Many of these tenders are, I am told, open to individuals or at least smaller organizations, and it might be worth considering submissions with a favored small agency or a team of trusted colleagues rather than support a sausage producer with business goals which may be at odds with values you hold. Information on European public procurement can be found here: http://ted.europa.eu/TED/misc/chooseLanguage.do. Others which may be of interest:
(Thank you to colleague Christine Schmit for providing those links!)

1 comment:

  1. The good old dangling the carrot of some random odd project as a ploy…

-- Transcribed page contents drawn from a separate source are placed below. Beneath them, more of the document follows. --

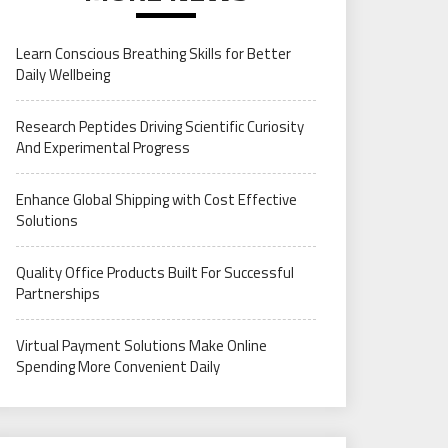
Learn Conscious Breathing Skills for Better
Daily Wellbeing
Research Peptides Driving Scientific Curiosity
And Experimental Progress
Enhance Global Shipping with Cost Effective
Solutions
Quality Office Products Built For Successful
Partnerships
Virtual Payment Solutions Make Online
Spending More Convenient Daily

    I strongly agree with you that regardless of their unprofessional, unethical, and quite rude nature of these requests, many (if not most) of them are used to harvest business critical data from the "competition" to obtain proven translation buyers leads in an attempt to undercut the very same "competition" that provided that information.

    I had a colleague that quite foolishly answered one of these requests with all the details they asked for, only to get a phone call about a day later from his client, telling him that he just got an email from some translation company that knew he is buying translation services in the legal field and offered to provide the same service only cheaper. Luckily that client had the decent sense to suspect that something fishy is going on. I have heard of similar stories (even at the forums of the WateringHoleZ) from other people as well, and those forums are also filled with stories of identity theft.

    I also think that the future of the professional market segment is partly in creating small groups of specialists (that will also communicate and collaborate with similar groups in other fields and/or languages) that will take the place of the "corporate" (or simply fraudulent) translation agency model that is driven to the populate and compete in the cesspool market segment by the very people who run it. No professional or aspiring professional translator should join the ride to this toxic inhabitable destination.